I'm trying to export data from Spark => elasticsearch cluster running on Google Container Engine (GKE). I've deployed an ES cluster using configs from https://github.com/pires/kubernetes-elasticsearch-cluster/tree/master/stateful that create a couple of each node type: master, client, data.

I'm able to insert data into ES through the Spark connector if I have it connect to one of the Client nodes and set

es.nodes.client.only=true

After reading
https://www.elastic.co/guide/en/elasticsearch/hadoop/master/configuration.html#_network and
https://www.elastic.co/guide/en/elasticsearch/hadoop/master/cloud.html
though, I'd like to have Spark write directly to the data nodes. However, if I switch back to the default es.nodes.client.only=false

I get this error:

	at java.lang.Thread.run(Thread.java:748)org.elasticsearch.hadoop.EsHadoopIllegalArgumentException: No data nodes with HTTP-enabled available
	at org.elasticsearch.hadoop.rest.InitializationUtils.filterNonDataNodesIfNeeded(InitializationUtils.java:157)
	at org.elasticsearch.hadoop.rest.RestService.createWriter(RestService.java:576)
	at org.elasticsearch.spark.rdd.EsRDDWriter.write(EsRDDWriter.scala:58)
	at org.elasticsearch.spark.sql.EsSparkSQL$$anonfun$saveToEs$1.apply(EsSparkSQL.scala:91)
	at org.elasticsearch.spark.sql.EsSparkSQL$$anonfun$saveToEs$1.apply(EsSparkSQL.scala:91)
	at org.apache.spark.scheduler.ResultTask.runTask(ResultTask.scala:70)
	at org.apache.spark.scheduler.Task.run(Task.scala:86)
	at org.apache.spark.executor.Executor$TaskRunner.run(Executor.scala:274)
	at java.util.concurrent.ThreadPoolExecutor.runWorker(ThreadPoolExecutor.java:1142)
	at java.util.concurrent.ThreadPoolExecutor$Worker.run(ThreadPoolExecutor.java:617)
	at java.lang.Thread.run(Thread.java:748)

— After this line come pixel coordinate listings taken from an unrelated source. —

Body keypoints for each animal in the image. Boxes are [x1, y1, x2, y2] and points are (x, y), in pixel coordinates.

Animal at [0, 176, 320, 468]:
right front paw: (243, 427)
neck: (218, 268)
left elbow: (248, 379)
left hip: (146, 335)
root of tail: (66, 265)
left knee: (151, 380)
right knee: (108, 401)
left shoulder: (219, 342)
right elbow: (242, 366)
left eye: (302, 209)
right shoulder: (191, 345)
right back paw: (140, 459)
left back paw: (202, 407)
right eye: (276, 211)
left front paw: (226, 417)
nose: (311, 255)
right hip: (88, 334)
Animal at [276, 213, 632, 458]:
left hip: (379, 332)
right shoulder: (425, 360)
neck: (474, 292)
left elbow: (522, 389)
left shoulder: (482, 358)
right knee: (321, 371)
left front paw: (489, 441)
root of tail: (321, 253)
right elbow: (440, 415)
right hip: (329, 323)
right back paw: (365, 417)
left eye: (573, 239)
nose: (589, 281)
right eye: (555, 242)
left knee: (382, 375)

Error summary: EsHadoopIllegalArgumentException: No data nodes with HTTP-enabled available

I'm not too well versed in Docker, but taking a look through the configurations for the linked deployment I found these lines which are probably responsible for the lack of HTTP availability:

I also only see network configurations for transport level traffic (port 9300, non-http). I don't think this configuration is meant to be used in the manner that you are describing.

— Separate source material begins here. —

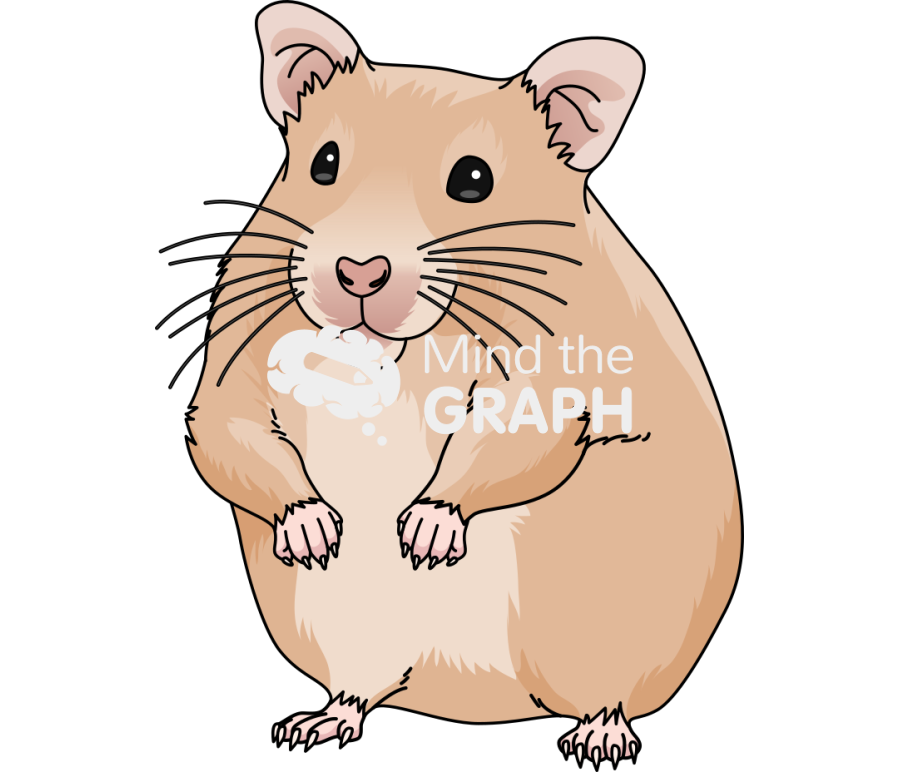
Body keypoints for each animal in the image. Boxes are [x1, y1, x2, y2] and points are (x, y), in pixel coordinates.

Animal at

Thanks, toggling that to "true" does fix it.

I'm not sure how much of a difference this makes, but isn't it suboptimal that the Elasticsearch Spark connector communicates with elasticsearch using HTTP rather than the TCP protocol on 9300?

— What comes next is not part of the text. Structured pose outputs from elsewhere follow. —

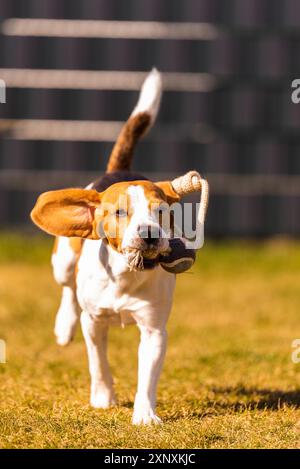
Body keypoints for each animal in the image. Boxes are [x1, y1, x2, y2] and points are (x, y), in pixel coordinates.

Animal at [31, 70, 209, 424]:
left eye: (162, 211)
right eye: (119, 213)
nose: (149, 235)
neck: (127, 274)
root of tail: (118, 170)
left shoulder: (155, 331)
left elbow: (147, 376)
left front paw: (145, 415)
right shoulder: (94, 322)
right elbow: (98, 362)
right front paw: (103, 398)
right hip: (63, 263)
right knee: (68, 290)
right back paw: (64, 325)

TCP protocol is not backwards compatible between versions of Elasticsearch the same way that HTTP is. There have also been a fair amount of benchmarks performed on HTTP vs RPC and they have found that the two have comparable performance characteristics.

Got it. Thanks.

Thank you for sharing!

ankara temizlik şirketleri

This topic was automatically closed 28 days after the last reply. New replies are no longer allowed.